10. The method according to claim 1, wherein said sampled biometric data is averaged to obtain a statistical value and said statistical value is compared to said statistical profile.

11. A method of monitoring a person to detect the onset of an illness, said method comprising:

providing an electronic device that is remote from said monitoring unit and exchanges data with said monitoring unit;

determining a statistical profile for said biometric data by monitoring said person with said monitoring unit over a prolonged period of time;

averaging said sampled biometric data to obtain a statistical value;

comparing said statistical value to said statistical profile to determine if said sampled biometric data falls outside said statistical profile; and

producing a warning on said electronic device should said statistical value fall outside said statistical profile.

12. The method according to claim 11, wherein said person is sleeping during said prolonged period of time.

13. The method according to claim 12, wherein said prolonged period of time extends across multiple days.

14. The method according to claim 11, wherein said monitoring unit contains a camera that images said person to produce a video feed.
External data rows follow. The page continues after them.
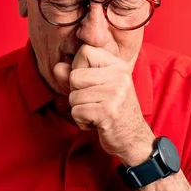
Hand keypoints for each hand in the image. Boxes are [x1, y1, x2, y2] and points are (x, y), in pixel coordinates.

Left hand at [53, 45, 154, 165]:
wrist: (133, 138)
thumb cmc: (112, 111)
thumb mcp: (96, 88)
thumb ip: (74, 76)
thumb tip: (57, 67)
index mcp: (118, 65)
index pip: (85, 51)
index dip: (78, 68)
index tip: (91, 83)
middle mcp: (119, 75)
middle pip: (74, 76)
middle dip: (76, 94)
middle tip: (94, 103)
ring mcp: (116, 93)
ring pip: (73, 96)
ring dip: (79, 110)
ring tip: (96, 113)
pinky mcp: (108, 111)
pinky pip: (77, 112)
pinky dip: (82, 122)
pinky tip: (97, 123)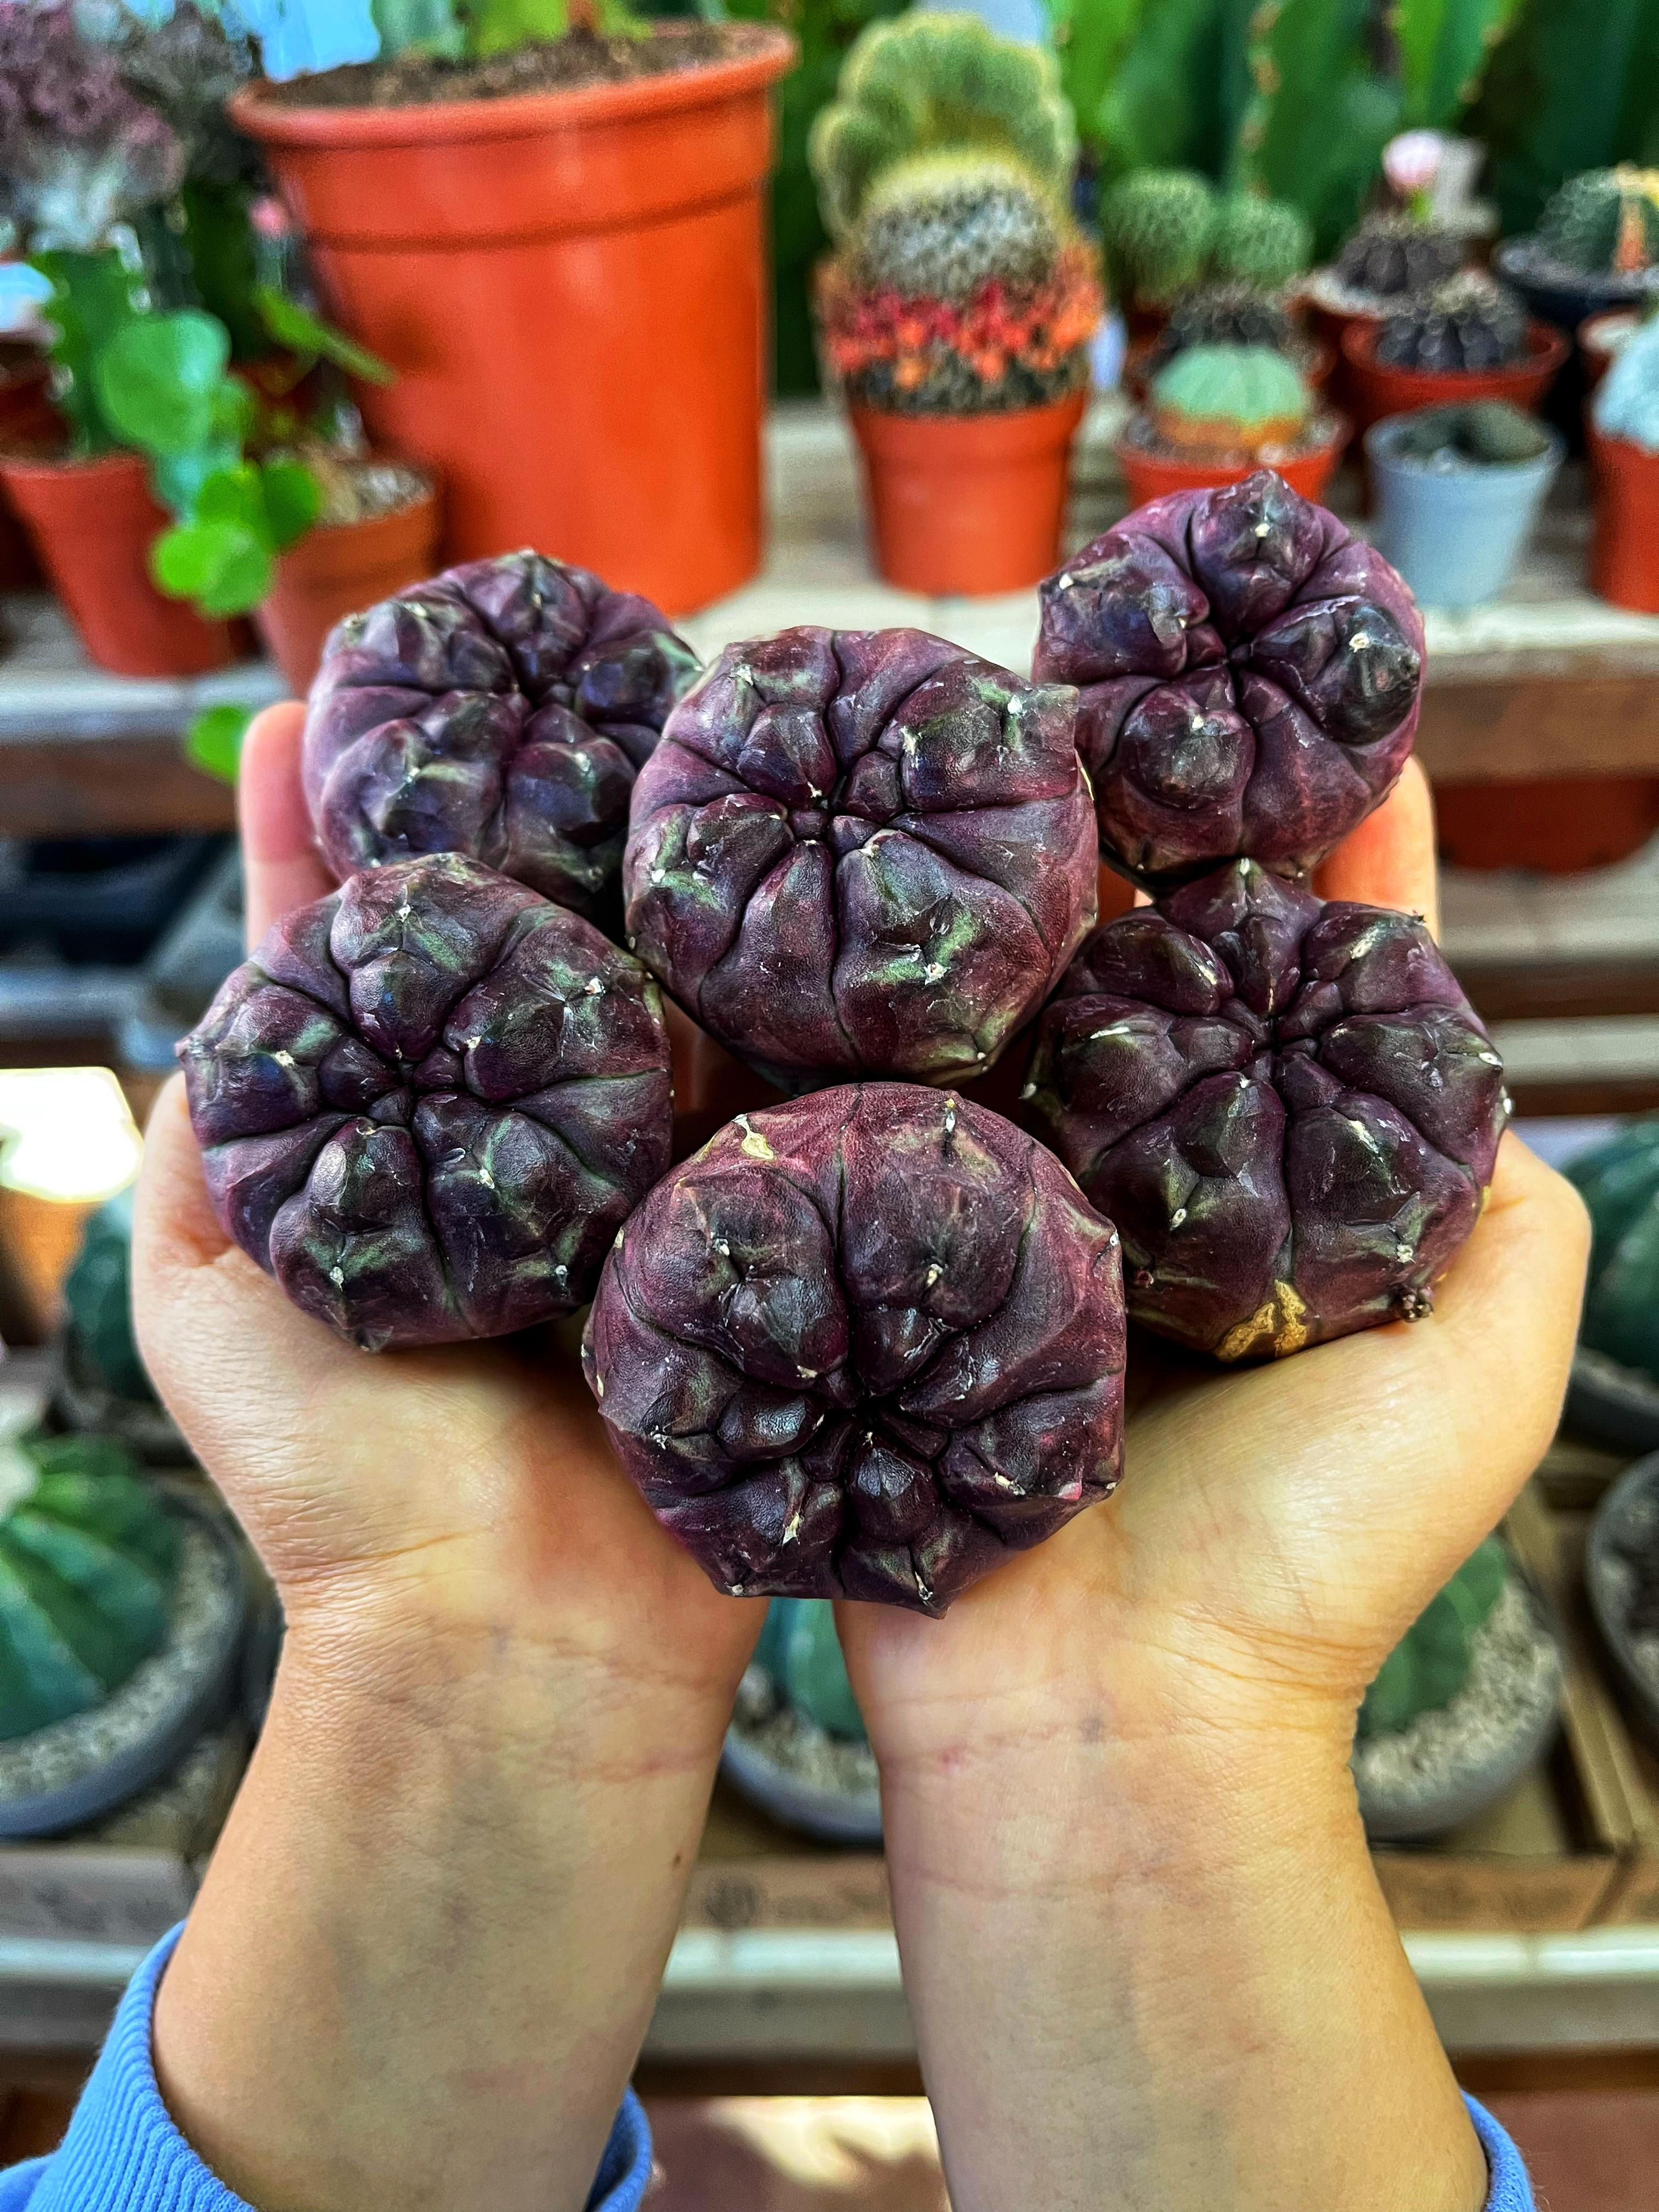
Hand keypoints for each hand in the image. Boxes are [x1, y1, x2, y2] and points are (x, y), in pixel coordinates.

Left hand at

15. The method according to claim 14, wherein said video feed is displayed on said electronic device remote from said monitoring unit.

16. The method according to claim 15, wherein said biometric data is graphed and displayed on said electronic device.

17. The method according to claim 11, wherein said monitoring unit detects said biometric data, at least in part, by analyzing signals emitted by said monitoring unit and reflected back to said monitoring unit.

18. The method according to claim 11, further including using said monitoring unit to determine if said person is sleeping.